Friday, October 24, 2014
Harry
Targ
Over
the last several years the criminal justice systems at the federal, state, and
local levels have threatened the basic rights of citizens, particularly people
of color and youth. These violations of equal treatment under the law have
included:
-a
“national epidemic” of police and vigilante killings of young African American
men, for example Trayvon Martin and Jordan Davis in Florida, Eric Garner in New
York, Oscar Grant in Oakland, California, Michael Brown in Ferguson, Missouri,
John Crawford III in Dayton, Ohio, Vonderrit Myers Jr. in St. Louis, and Ezell
Ford in Los Angeles
-the
mass incarceration of people of color such that, as Michelle Alexander has
reported in her recent book, The New Jim Crow, more African Americans
are in jail or under the supervision of the criminal justice system today than
were in slavery in 1850;
-the
institutionalization of laws increasing surveillance;
-and
the passage of so-called Stand Your Ground laws, justifying gun violence against
people perceived as a threat.
On
August 9, 2014 unarmed nineteen-year-old African-American Michael Brown was
shot multiple times by a Ferguson, Missouri policeman. In response to the
collective expression of community outrage that followed, the local police
initiated a multi-day barrage of tear gas, strong-arm arrests, and the
threatening of street protestors with military vehicles and loaded rifles. The
images on television screens nationwide were of a people under assault. The
fear that young African American males in Ferguson have historically felt every
time they stepped into the streets of their city was heightened by the killing
of Michael Brown.
Significant
events since the police murder have been protests, the visit to the Ferguson
community by Attorney General Eric Holder and national mobilizations in
Ferguson and around the country. Subsequent to that police killing, many more
African American men have been killed by police officers across the nation.
However within the last few days “testimony” leaked from the grand jury
investigating the police crime has appeared in the St Louis Post-Dispatch
and Washington Post that promotes a narrative that the police officer
who murdered Brown was acting in self-defense.
Along
with police killings other police abuse occurs regularly. In Hammond, Indiana,
on September 24, 2014, an African American women, who was the driver of a car
and mother of two children in the back seat, and an adult male friend in the
front passenger seat, was pulled over by a police officer for a seat belt
violation. Fortunately nobody died, but the policeman drew his weapon and
shattered the automobile’s front side window. The policeman had ordered the
male to roll down the window, tasered and then arrested him while the seven year
old daughter of the driver cried in the back seat. Subsequently Hammond
authorities have defended the conduct of the police officer.
In a
recently released study, journalists discovered that between 2010 and 2012
young Black males were shot to death by police 21 times more than young whites.

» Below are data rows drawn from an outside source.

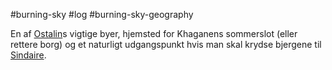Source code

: #burning-sky #log #burning-sky-geography

En af [Ostalin](Ostalin.md)s vigtige byer, hjemsted for Khaganens sommerslot (eller rettere borg) og et naturligt udgangspunkt hvis man skal krydse bjergene til [Sindaire](Sindaire.md).
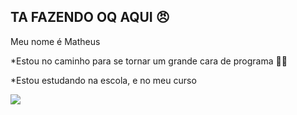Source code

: ## TA FAZENDO OQ AQUI 😠

 Meu nome é Matheus 

<p>*Estou no caminho para se tornar um grande cara de programa 🤫😱
<p></p>*Estou estudando na escola, e no meu curso


 ![](https://media1.tenor.com/m/MHtnl9iadvgAAAAd/rikoamv-sukuna.gif)

 
 
 </html>

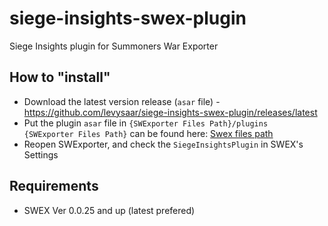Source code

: # siege-insights-swex-plugin
Siege Insights plugin for Summoners War Exporter

## How to "install"
- Download the latest version release (`asar` file) - https://github.com/levysaar/siege-insights-swex-plugin/releases/latest
- Put the plugin `asar` file in `{SWExporter Files Path}/plugins`  
`{SWExporter Files Path}` can be found here: [Swex files path](https://i.imgur.com/V52VLlg.png)
- Reopen SWExporter, and check the `SiegeInsightsPlugin` in SWEX's Settings

## Requirements
- SWEX Ver 0.0.25 and up (latest prefered)
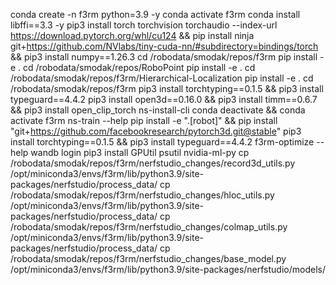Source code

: conda create -n f3rm python=3.9 -y
conda activate f3rm
conda install libffi==3.3 -y
pip3 install torch torchvision torchaudio --index-url https://download.pytorch.org/whl/cu124 && pip install ninja git+https://github.com/NVlabs/tiny-cuda-nn/#subdirectory=bindings/torch && pip3 install numpy==1.26.3
cd /robodata/smodak/repos/f3rm
pip install -e .
cd /robodata/smodak/repos/RoboPoint
pip install -e .
cd /robodata/smodak/repos/f3rm/Hierarchical-Localization
pip install -e .
cd /robodata/smodak/repos/f3rm
pip3 install torchtyping==0.1.5 && pip3 install typeguard==4.4.2
pip3 install open3d==0.16.0 && pip3 install timm==0.6.7 && pip3 install open_clip_torch
ns-install-cli
conda deactivate && conda activate f3rm
ns-train --help
pip install -e ".[robot]" && pip install "git+https://github.com/facebookresearch/pytorch3d.git@stable"
pip3 install torchtyping==0.1.5 && pip3 install typeguard==4.4.2
f3rm-optimize --help
wandb login
pip3 install GPUtil psutil nvidia-ml-py
cp /robodata/smodak/repos/f3rm/nerfstudio_changes/record3d_utils.py /opt/miniconda3/envs/f3rm/lib/python3.9/site-packages/nerfstudio/process_data/
cp /robodata/smodak/repos/f3rm/nerfstudio_changes/hloc_utils.py /opt/miniconda3/envs/f3rm/lib/python3.9/site-packages/nerfstudio/process_data/
cp /robodata/smodak/repos/f3rm/nerfstudio_changes/colmap_utils.py /opt/miniconda3/envs/f3rm/lib/python3.9/site-packages/nerfstudio/process_data/
cp /robodata/smodak/repos/f3rm/nerfstudio_changes/base_model.py /opt/miniconda3/envs/f3rm/lib/python3.9/site-packages/nerfstudio/models/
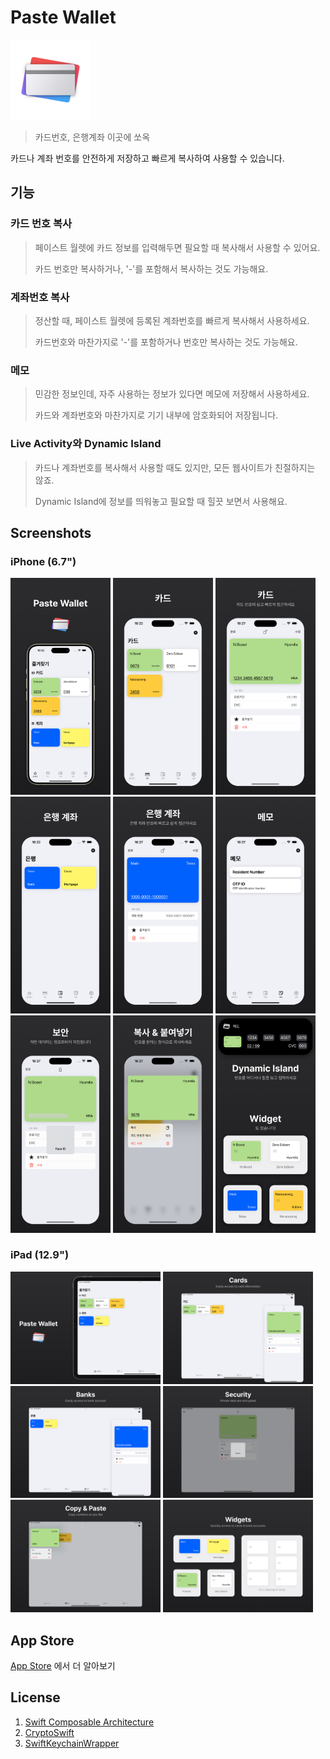 # Paste Wallet

<img src="res/ic_symbol.png" width="128px"/>

> 카드번호, 은행계좌 이곳에 쏘옥

카드나 계좌 번호를 안전하게 저장하고 빠르게 복사하여 사용할 수 있습니다.

## 기능

### 카드 번호 복사

> 페이스트 월렛에 카드 정보를 입력해두면 필요할 때 복사해서 사용할 수 있어요.
>
> 카드 번호만 복사하거나, '-'를 포함해서 복사하는 것도 가능해요.

### 계좌번호 복사

> 정산할 때, 페이스트 월렛에 등록된 계좌번호를 빠르게 복사해서 사용하세요.
>
> 카드번호와 마찬가지로 '-'를 포함하거나 번호만 복사하는 것도 가능해요.

### 메모

> 민감한 정보인데, 자주 사용하는 정보가 있다면 메모에 저장해서 사용하세요.
>
> 카드와 계좌번호와 마찬가지로 기기 내부에 암호화되어 저장됩니다.

### Live Activity와 Dynamic Island

> 카드나 계좌번호를 복사해서 사용할 때도 있지만, 모든 웹사이트가 친절하지는 않죠.
>
> Dynamic Island에 정보를 띄워놓고 필요할 때 힐끗 보면서 사용해요.

## Screenshots

### iPhone (6.7")

<div class="scroll">
  <img src="res/screenshots/6.7-ko-1.jpg" width="160px">
  <img src="res/screenshots/6.7-ko-2.jpg" width="160px">
  <img src="res/screenshots/6.7-ko-3.jpg" width="160px">
  <img src="res/screenshots/6.7-ko-4.jpg" width="160px">
  <img src="res/screenshots/6.7-ko-5.jpg" width="160px">
  <img src="res/screenshots/6.7-ko-6.jpg" width="160px">
  <img src="res/screenshots/6.7-ko-7.jpg" width="160px">
  <img src="res/screenshots/6.7-ko-8.jpg" width="160px">
  <img src="res/screenshots/6.7-ko-9.jpg" width="160px">
</div>

### iPad (12.9")

<div class="scroll">
  <img src="res/screenshots/12.9 (3rd)-ko-1.jpg" width="240px">
  <img src="res/screenshots/12.9 (3rd)-ko-2.jpg" width="240px">
  <img src="res/screenshots/12.9 (3rd)-ko-3.jpg" width="240px">
  <img src="res/screenshots/12.9 (3rd)-ko-4.jpg" width="240px">
  <img src="res/screenshots/12.9 (3rd)-ko-5.jpg" width="240px">
  <img src="res/screenshots/12.9 (3rd)-ko-6.jpg" width="240px">
</div>

## App Store

[App Store](https://apps.apple.com/kr/app/%ED%8E%98%EC%9D%B4%EC%8A%A4%ED%8A%B8-%EC%9B%94%EB%A0%9B/id6465990967) 에서 더 알아보기

## License

1. [Swift Composable Architecture](https://github.com/pointfreeco/swift-composable-architecture)
2. [CryptoSwift](https://github.com/krzyzanowskim/CryptoSwift)
3. [SwiftKeychainWrapper](https://github.com/jrendel/SwiftKeychainWrapper)





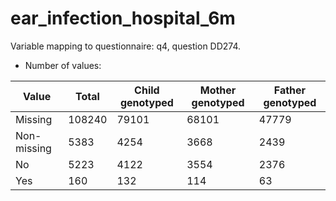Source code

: # ear_infection_hospital_6m
Variable mapping to questionnaire: q4, question DD274.
- Number of values:

| Value | Total | Child genotyped | Mother genotyped | Father genotyped |
| ----- | ----- | --------------- | ---------------- | ---------------- |
| Missing | 108240 | 79101 | 68101 | 47779 |
| Non-missing | 5383 | 4254 | 3668 | 2439 |
| No | 5223 | 4122 | 3554 |2376 |
| Yes | 160 | 132 | 114 |63 |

Their data was limited to those two years because earlier information
accumulated by the FBI was incomplete. Prior to that time police departments
had not filed required reports when police used force.
Even
though data is partial, Professor Colin Loftin, co-director of the Violence
Research Group, University of Alabama, said, “No question, there are all kinds
of racial disparities across our criminal justice system.” (Ryan Gabrielson,
Ryann Grochowski Jones an Eric Sagara, “Deadly Force, in Black and White,” http://www.propublica.org/article/deadly-force-in-black-and-white,
October 10, 2014).
A
growing body of evidence suggests that the criminal justice system administers
justice in an unfair way--from general police/community relations, to trials
and incarceration, to the use of violence and deadly force against minority
youth.
While
police are supposed to serve the interests of the communities in which they
work, compelling evidence suggests that, to the contrary, force is used to
stifle dissent and challenge assertions of political and cultural autonomy. The
data overwhelmingly supports the conclusion that police systems are
institutionalized forms of racism.
In
response to racist police violence the Chicago Alliance Against Racist and
Political Repression, a branch of the National Alliance founded in 1973, has
been working to “stop police crimes,” establish “prison reform,” and to oppose
the incarceration of persons wrongfully incarcerated including political
prisoners.
The
CAARPR has proposed the establishment of a Civilian Police Accountability
Council (CPAC) for the city. According to the plan, the city would create an
elected CPAC which would oversee the personnel and policy of the police
department. CPAC would appoint the Superintendent of Police, revise rules for
police practices, investigate police misconduct, investigate all police
shootings, and provide for transparency in investigations. The central premise
of the CPAC idea is that the police exist to serve the community not oppose it.
Real community control of
police and the criminal justice system is basic to any democracy. Along with
the generalized declining perception by Americans about the legitimacy of
political institutions, minorities and youth see the police more as an
occupying army than a force for protecting the safety, security, and
independence of members of their community.